▶ DOCUMENT SEGMENT
%%

Some thoughts on designing Sokoban levels

The rules for playing Sokoban are quite easy, as I explained in an earlier article. Designing a technically valid Sokoban level, that’s also easy. Designing a technically valid Sokoban level that has an interesting solution, that’s a bit more difficult.

Sokoban level Seemingly Hard №10
Seemingly Hard №10, game in progress.

From the rules for playing the game, we can extrapolate some rules for designing levels:

  • There should be exactly as many goals as there are boxes, e.g., if a level has ten boxes, it should also have ten goals for the boxes, not nine, not eleven, not any other number.

It’s reasonable to expect a dedicated Sokoban level editor (like the one in Sokoban YASC) to enforce the one-to-one ratio of boxes-to-goals, and the presence of the player token.

However, we should not expect a Sokoban level editor subprogram to detect that a level is unsolvable. Though I do think it’s reasonable for websites that publish Sokoban levels to require the author to submit a solution before publishing.

The difficulty of Sokoban levels ranges from very easy to very hard. If a level is way too easy, the player might feel disappointed upon solving it, because they were expecting a challenge.

%%

▶ COLLECTED DATA
%%

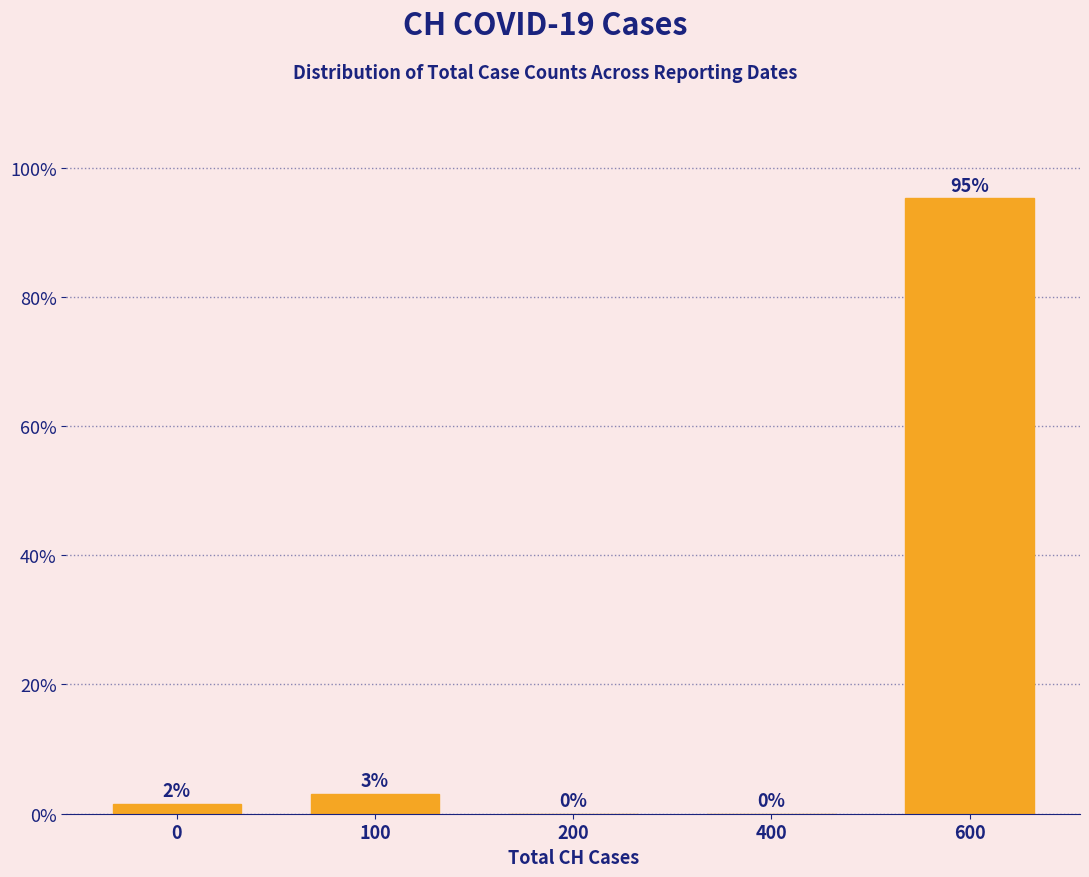

The value at 400 is 0.0. True or false?

True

%%

▶ EXPLORE THE MATERIAL
A: Could you repeat the passage from the Sokoban level design text exactly, starting at "Sokoban level Seemingly" and ending at "solution before publishing."?
B: Answer these questions from the Sokoban level design text:
(i) How many goals should a level with ten boxes have?
(ii) What does the author think websites that publish Sokoban levels could reasonably require of a level's author before publishing?
(iii) Why might a player feel disappointed upon solving a level that is way too easy?

▶ ANSWERS FOR THE TASKS
A:
Sokoban level Seemingly Hard №10
Seemingly Hard №10, game in progress.

From the rules for playing the game, we can extrapolate some rules for designing levels:

  • There should be exactly as many goals as there are boxes, e.g., if a level has ten boxes, it should also have ten goals for the boxes, not nine, not eleven, not any other number.

It’s reasonable to expect a dedicated Sokoban level editor (like the one in Sokoban YASC) to enforce the one-to-one ratio of boxes-to-goals, and the presence of the player token.

However, we should not expect a Sokoban level editor subprogram to detect that a level is unsolvable. Though I do think it’s reasonable for websites that publish Sokoban levels to require the author to submit a solution before publishing.

B:
(i) Ten goals.
(ii) That the author submit a solution.
(iii) Because they were expecting a challenge.